Why Don’t More Companies Pursue a Blue Ocean Strategy?
(Ben Peters)

In the Harvard Business Review article “Blue Ocean Strategy”, the author mentions a study conducted on business launches. 108 companies were analyzed in the study and it was found that 86% of business investments were made to improve existing capabilities/offerings, while only 14% of investments went towards creating new markets. What is more surprising is that the 14% investment in new markets generated 61% of the total profit, while the investment in existing business ventures generated only 39%. Given this data, one has good reason to question the logic for such an imbalance.
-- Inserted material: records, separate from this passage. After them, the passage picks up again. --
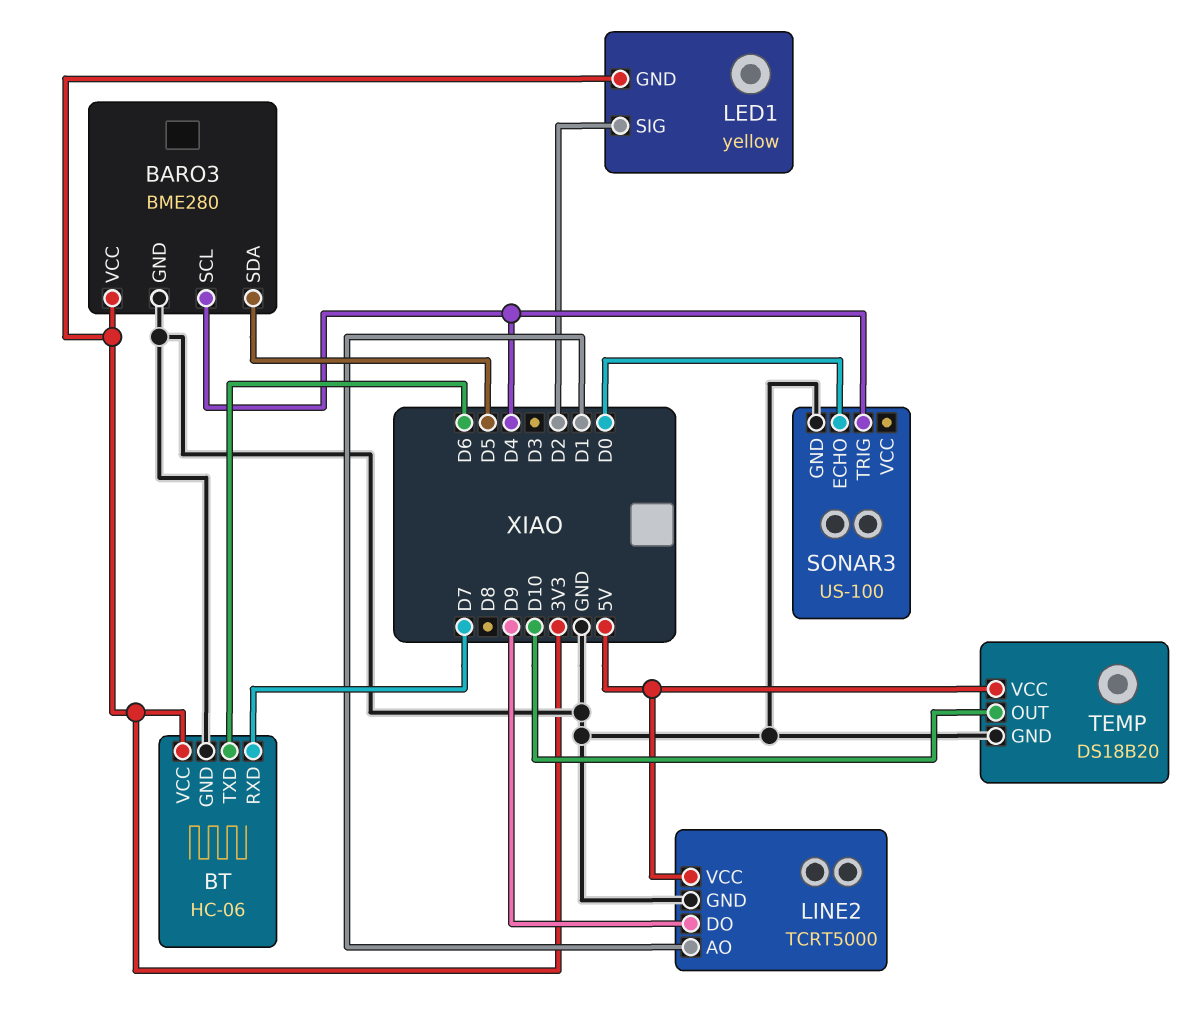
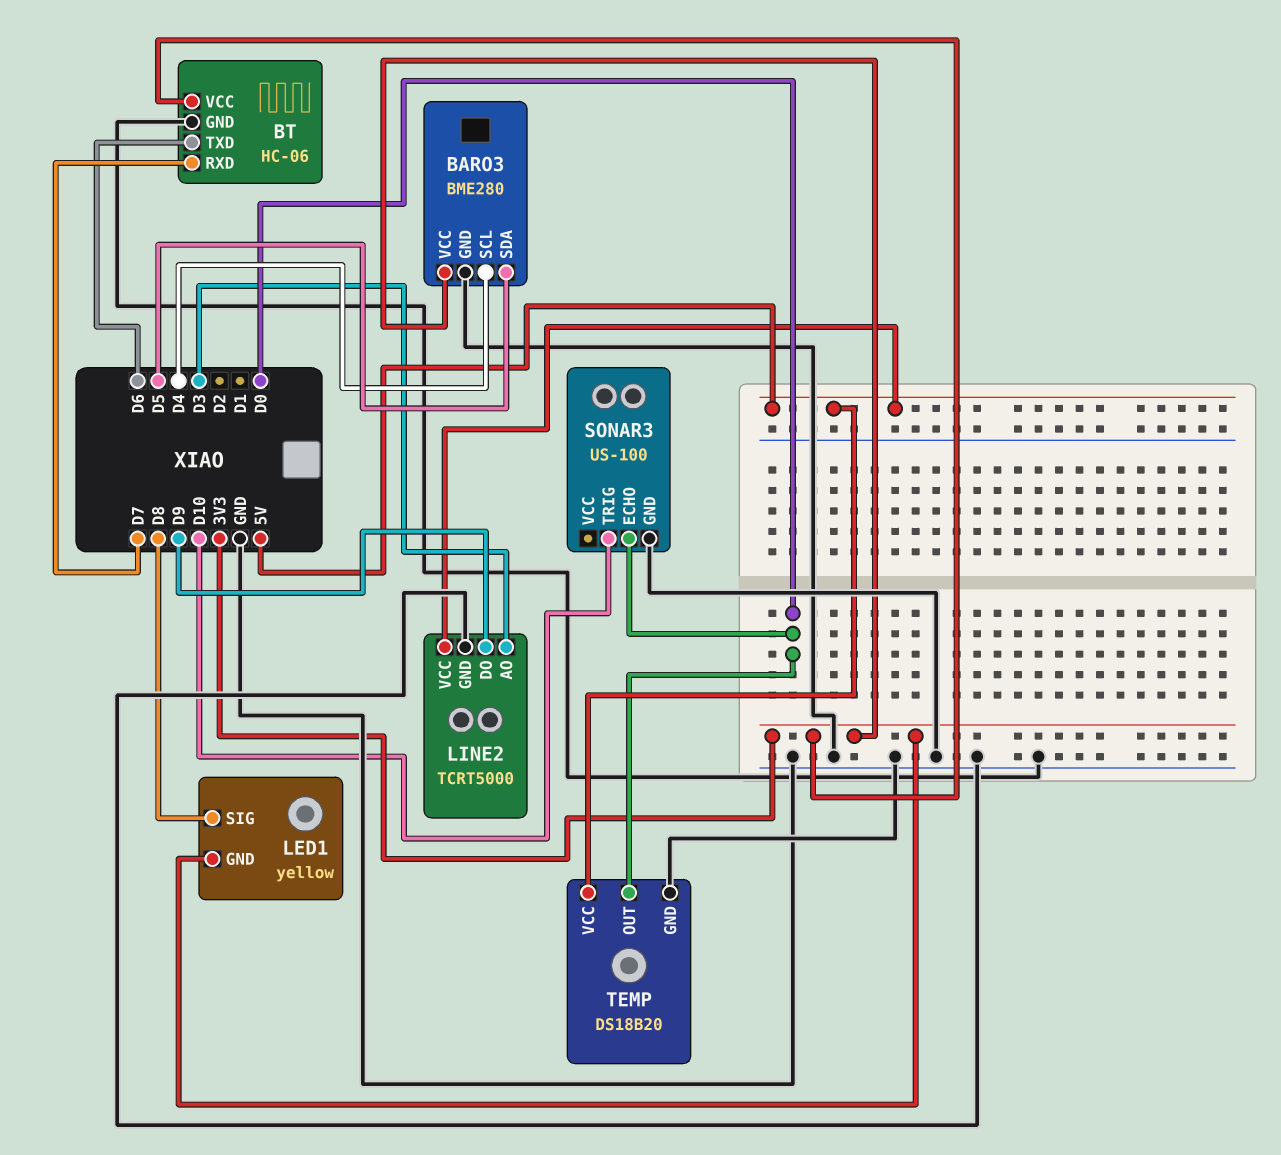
LED1 pin SIG: D2 -> D8
LINE2 pin AO: D1 -> D3
SONAR3 pin TRIG: D4 -> D10
TEMP pin OUT: D10 -> D0

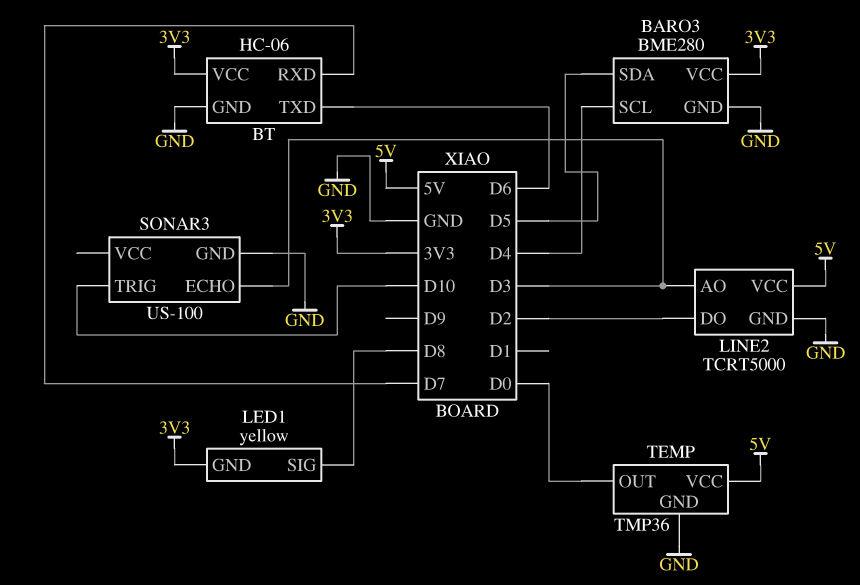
LINE2 pin DO: D9 -> D2
SONAR3 pin ECHO: D0 -> D3
TEMP: DS18B20 -> TMP36

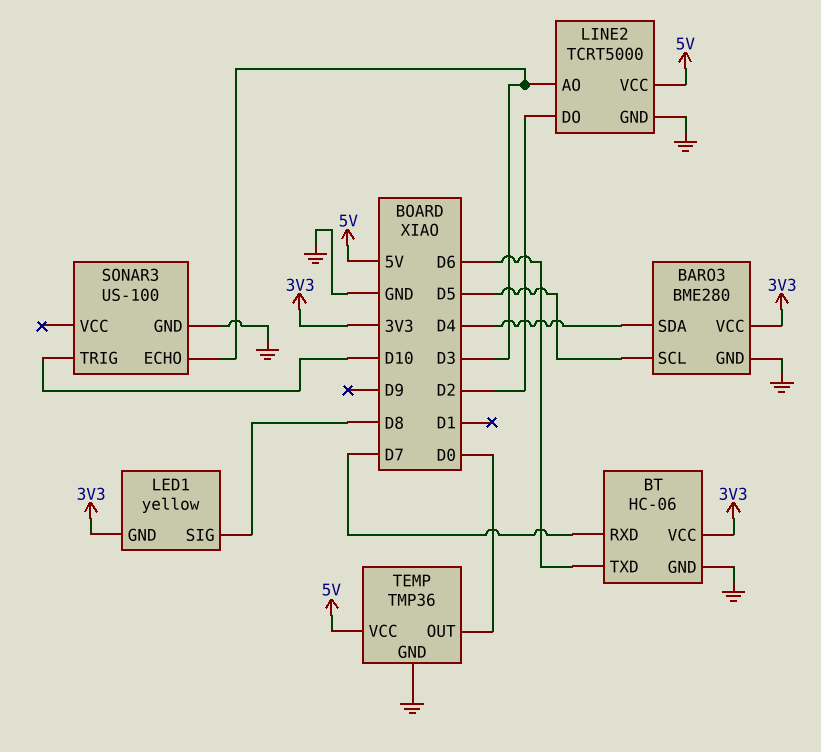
BARO3 pin SCL: D4 -> D5
BARO3 pin SDA: D5 -> D4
The article gives several reasons why companies are reluctant to invest more towards finding “Blue Ocean”, including the strong influence of military strategy in business and the intensity of competitor rivalry. Another reason companies don’t go after “Blue Ocean” more often is the high level of risk involved. Target markets might not always be responsive to a company’s efforts to reach them, which can lead to losses for the company if they have invested heavily in reaching them.

One recent example is Nintendo. Nintendo released a new gaming console the “Wii” in 2006 with the target of attracting a new audience of casual “gamers” who had never had a big interest in playing video games. The Wii was very successful at first and Nintendo was able to sell millions of Wii consoles based on its ease of use and motion sensing platform. The only problem was that the new breed of gamers didn’t want to buy more games for the console; many were content with the standard Wii Sports game that came standard with every system. So although the Wii was still profitable for Nintendo, it did not turn out to be the savior they had hoped for, and as a result of this, along with some other issues, Nintendo spent several years reporting financial losses.